The moves also signal concerns that Trump’s proposals will widen the budget deficit and spur more bond supply.

Wednesday’s $25 billion 30-year bond auction will be the last of three sales of U.S. fixed-rate debt this week. Buyers of 10-year notes sold on Tuesday face mounting losses as yields rise from auction levels of 4.347%.

JPMorgan Chase & Co. on Wednesday changed its interest rate outlook because, as economist Michael Feroli wrote, “political uncertainty could cause the Fed to move more slowly than it would otherwise.” While the bank still expects quarter-point rate cuts on November 7 and December 18, the new forecast calls for quarterly cuts from March 2025.

The hikes in 2022 and 2023 to stem a surge in inflation put the central bank’s target range for the main U.S. overnight interest rate at 5.25%-5.5%. It was cut by half a point on September 18, and policymakers have indicated that two more quarter-point cuts are likely by the end of the year. However, Treasury yields have since risen, thanks in part to U.S. economic data beating expectations.

Positions have been adjusted

Many investors digesting the election results will be disappointed that they weakened at the last minute after polls over the weekend showed US Vice President Kamala Harris gaining ground, sparking a late surge in hedging appetite. Treasury futures price action on Tuesday was dominated by liquidation, with open interest lower across most maturities as yields fell primarily on the long end.

Trading was frantic as investors adjusted positions.

“The overnight trading volume was huge,” said Tony Farren, managing director of betting sales and trading at Mischler Financial Group, who was awake during the overnight trading. “It wasn’t like these movements were done without volume.”

However, some investors already believe the rise in US bond yields is excessive.
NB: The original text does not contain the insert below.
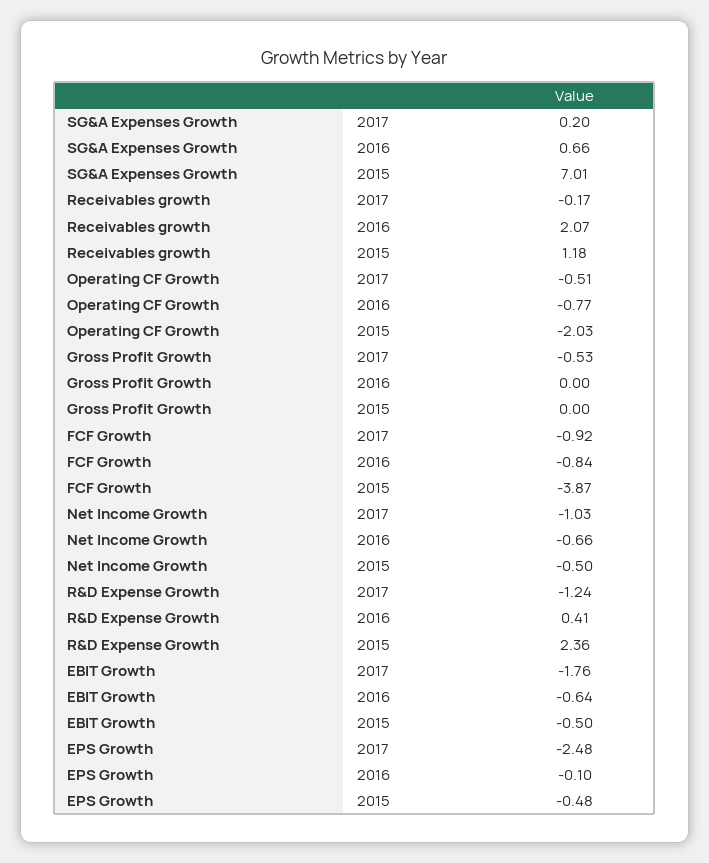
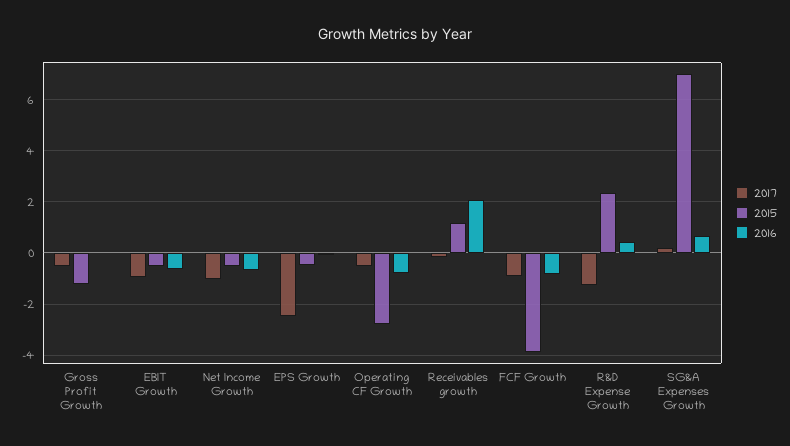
2015, Operating CF Growth: -2.03 -> -2.75
2015, Gross Profit Growth: 0 -> -1.25
2017, EBIT Growth: -1.76 -> -1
Control of the House of Representatives remained too close to call, with the possibility of a split in Congress limiting the Trump administration’s ability to implement its fiscal policies.

Treasury futures and options flows on Wednesday included profit-taking in bearish rates.

“The bond selloff has gone too far, so expect the Fed to continue on its path to lowering rates,” said Mark Haefele, chief investment officer at UBS Global Wealth Management. “The market appears to be taking the potential inflationary impact of Trump’s policy agenda seriously, although there is still significant uncertainty about the extent of its implementation or its actual impact on inflation.”

—With assistance from Liz Capo McCormick and Edward Bolingbroke.